Across all the entries below, how many lines contain the string "calendar"? The number by itself is the answer.

Exercise inputs =>
>>>

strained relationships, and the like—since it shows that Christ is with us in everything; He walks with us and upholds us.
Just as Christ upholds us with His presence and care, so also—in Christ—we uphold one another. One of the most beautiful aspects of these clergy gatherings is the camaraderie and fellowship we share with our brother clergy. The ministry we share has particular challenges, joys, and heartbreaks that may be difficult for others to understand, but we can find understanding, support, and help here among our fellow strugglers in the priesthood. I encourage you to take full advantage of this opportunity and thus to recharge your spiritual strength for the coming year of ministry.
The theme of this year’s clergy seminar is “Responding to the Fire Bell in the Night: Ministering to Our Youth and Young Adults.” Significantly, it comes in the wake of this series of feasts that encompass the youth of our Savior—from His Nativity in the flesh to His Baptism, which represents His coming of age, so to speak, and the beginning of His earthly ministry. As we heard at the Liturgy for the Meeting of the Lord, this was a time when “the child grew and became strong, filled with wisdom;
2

<<<
>>>

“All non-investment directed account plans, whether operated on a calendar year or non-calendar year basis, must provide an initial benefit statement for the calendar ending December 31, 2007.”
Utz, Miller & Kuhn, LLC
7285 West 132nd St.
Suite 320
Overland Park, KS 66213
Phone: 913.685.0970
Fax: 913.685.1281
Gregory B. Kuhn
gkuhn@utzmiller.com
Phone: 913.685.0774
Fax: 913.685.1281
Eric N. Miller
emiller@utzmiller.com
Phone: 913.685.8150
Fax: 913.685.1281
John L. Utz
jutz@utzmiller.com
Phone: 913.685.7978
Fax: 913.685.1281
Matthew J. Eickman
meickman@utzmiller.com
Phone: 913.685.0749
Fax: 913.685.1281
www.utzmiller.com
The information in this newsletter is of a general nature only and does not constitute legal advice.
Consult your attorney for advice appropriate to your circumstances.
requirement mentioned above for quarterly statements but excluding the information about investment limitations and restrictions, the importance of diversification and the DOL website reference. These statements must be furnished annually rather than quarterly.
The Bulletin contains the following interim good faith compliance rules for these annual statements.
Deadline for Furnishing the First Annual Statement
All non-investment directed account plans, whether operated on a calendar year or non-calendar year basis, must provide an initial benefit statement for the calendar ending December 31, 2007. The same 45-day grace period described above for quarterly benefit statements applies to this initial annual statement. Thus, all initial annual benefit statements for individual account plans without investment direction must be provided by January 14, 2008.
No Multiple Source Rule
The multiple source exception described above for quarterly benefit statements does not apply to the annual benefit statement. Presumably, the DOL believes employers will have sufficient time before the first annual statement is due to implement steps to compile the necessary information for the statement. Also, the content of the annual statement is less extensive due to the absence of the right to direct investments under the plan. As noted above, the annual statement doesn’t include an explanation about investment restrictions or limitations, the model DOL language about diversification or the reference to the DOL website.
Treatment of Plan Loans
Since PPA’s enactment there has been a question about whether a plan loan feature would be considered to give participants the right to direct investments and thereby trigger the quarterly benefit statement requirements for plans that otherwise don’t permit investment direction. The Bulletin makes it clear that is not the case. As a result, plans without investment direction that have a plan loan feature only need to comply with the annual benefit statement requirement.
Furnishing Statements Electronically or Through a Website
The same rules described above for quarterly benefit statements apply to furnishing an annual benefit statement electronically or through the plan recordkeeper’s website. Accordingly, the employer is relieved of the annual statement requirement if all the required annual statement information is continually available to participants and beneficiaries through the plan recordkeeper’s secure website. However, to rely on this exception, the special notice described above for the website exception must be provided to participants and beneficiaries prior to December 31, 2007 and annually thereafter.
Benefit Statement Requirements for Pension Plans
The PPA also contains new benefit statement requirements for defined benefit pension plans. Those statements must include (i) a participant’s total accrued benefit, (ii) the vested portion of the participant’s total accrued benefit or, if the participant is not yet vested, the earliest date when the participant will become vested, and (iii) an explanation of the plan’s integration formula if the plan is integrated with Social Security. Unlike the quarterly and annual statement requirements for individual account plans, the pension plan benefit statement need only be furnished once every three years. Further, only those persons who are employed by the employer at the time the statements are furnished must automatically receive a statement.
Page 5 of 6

<<<

Task output =>
2